**Task objective**: What is needed is an exact copy of the data below, pictures excluded.

++++ Input data

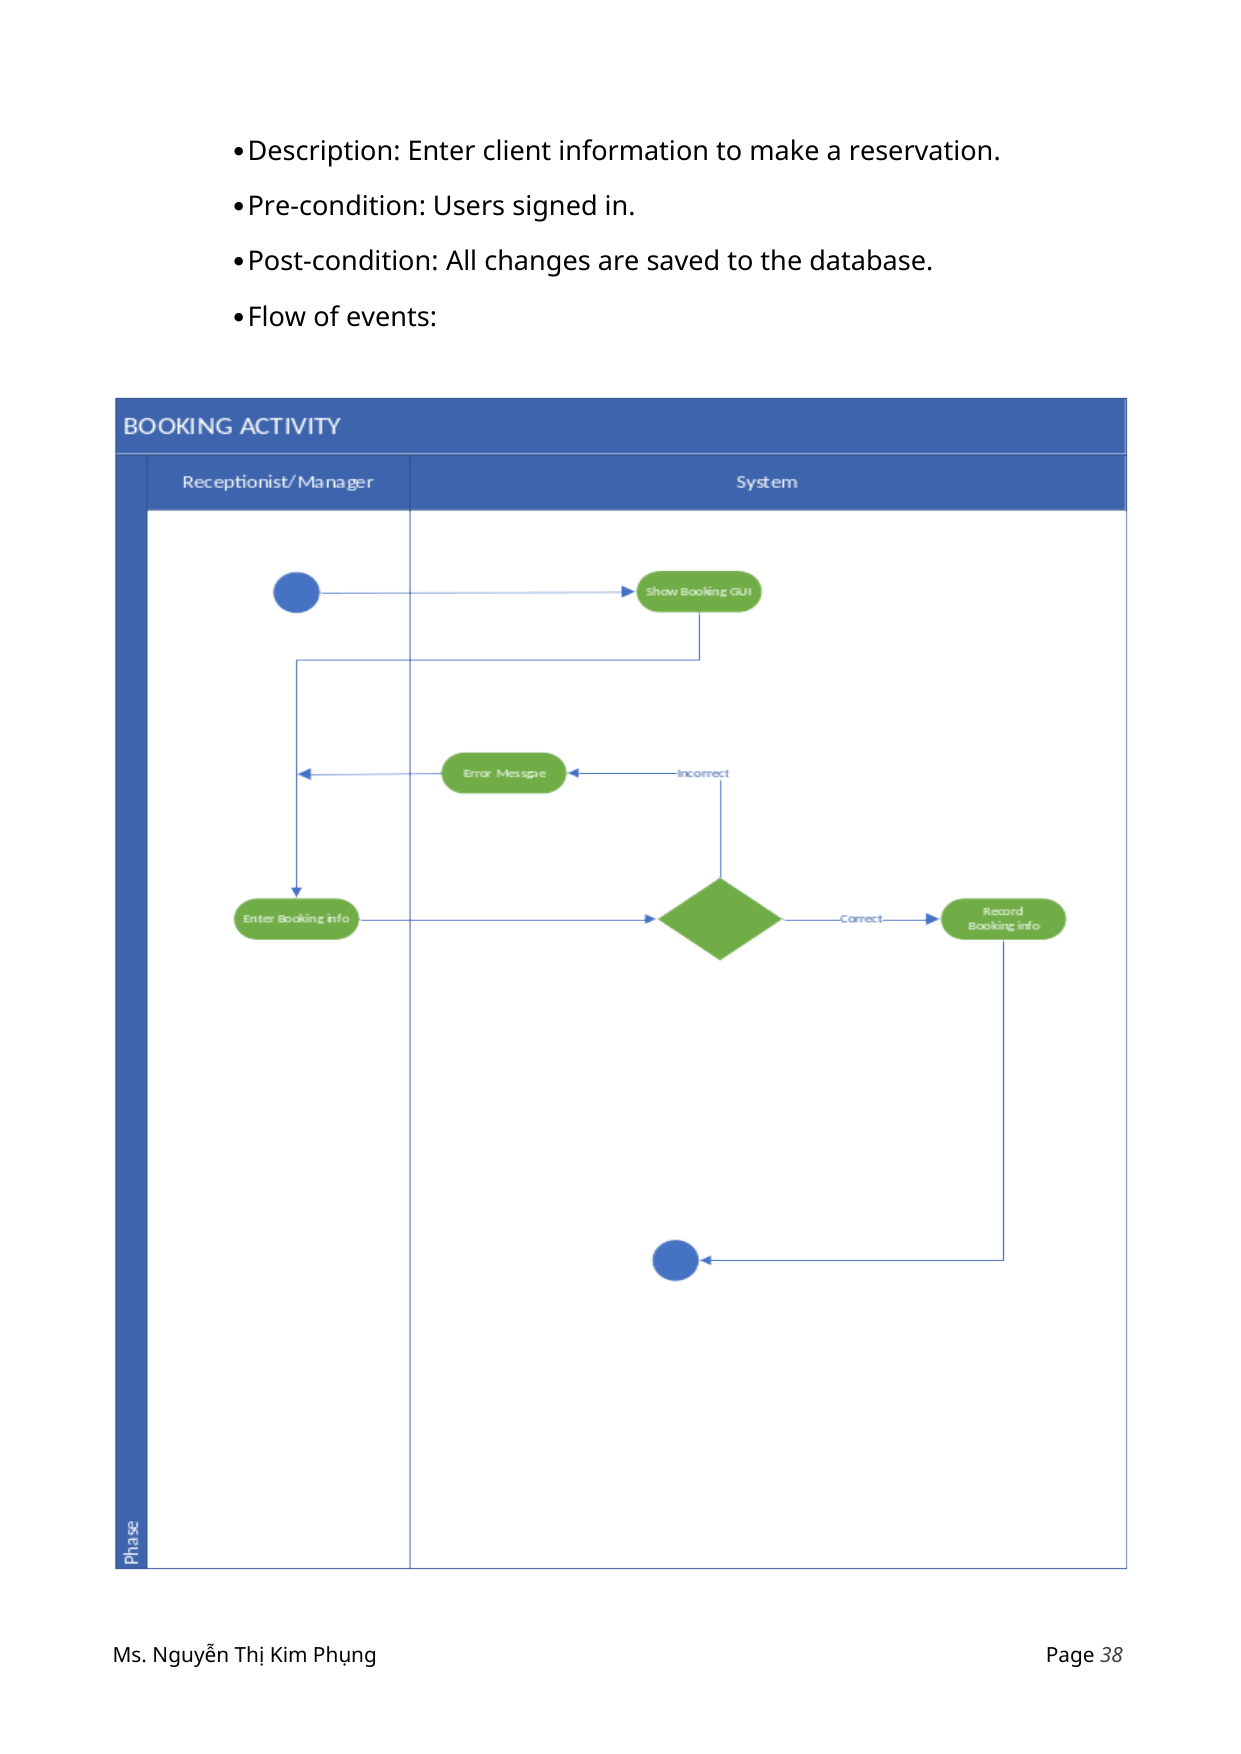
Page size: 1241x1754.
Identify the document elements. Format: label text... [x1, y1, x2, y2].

list Flow of events: [178, 297, 1128, 334]
list Description: Enter client information to make a reservation. [178, 131, 1128, 168]
list Pre-condition: Users signed in. [178, 187, 1128, 223]
list Post-condition: All changes are saved to the database. [178, 242, 1128, 279]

++++++++

**Solution to this problem**:
Page size: 1241x1754.
Identify the document elements. Format: label text... [x1, y1, x2, y2].

list Flow of events: [178, 297, 1128, 334]
list Description: Enter client information to make a reservation. [178, 131, 1128, 168]
list Pre-condition: Users signed in. [178, 187, 1128, 223]
list Post-condition: All changes are saved to the database. [178, 242, 1128, 279]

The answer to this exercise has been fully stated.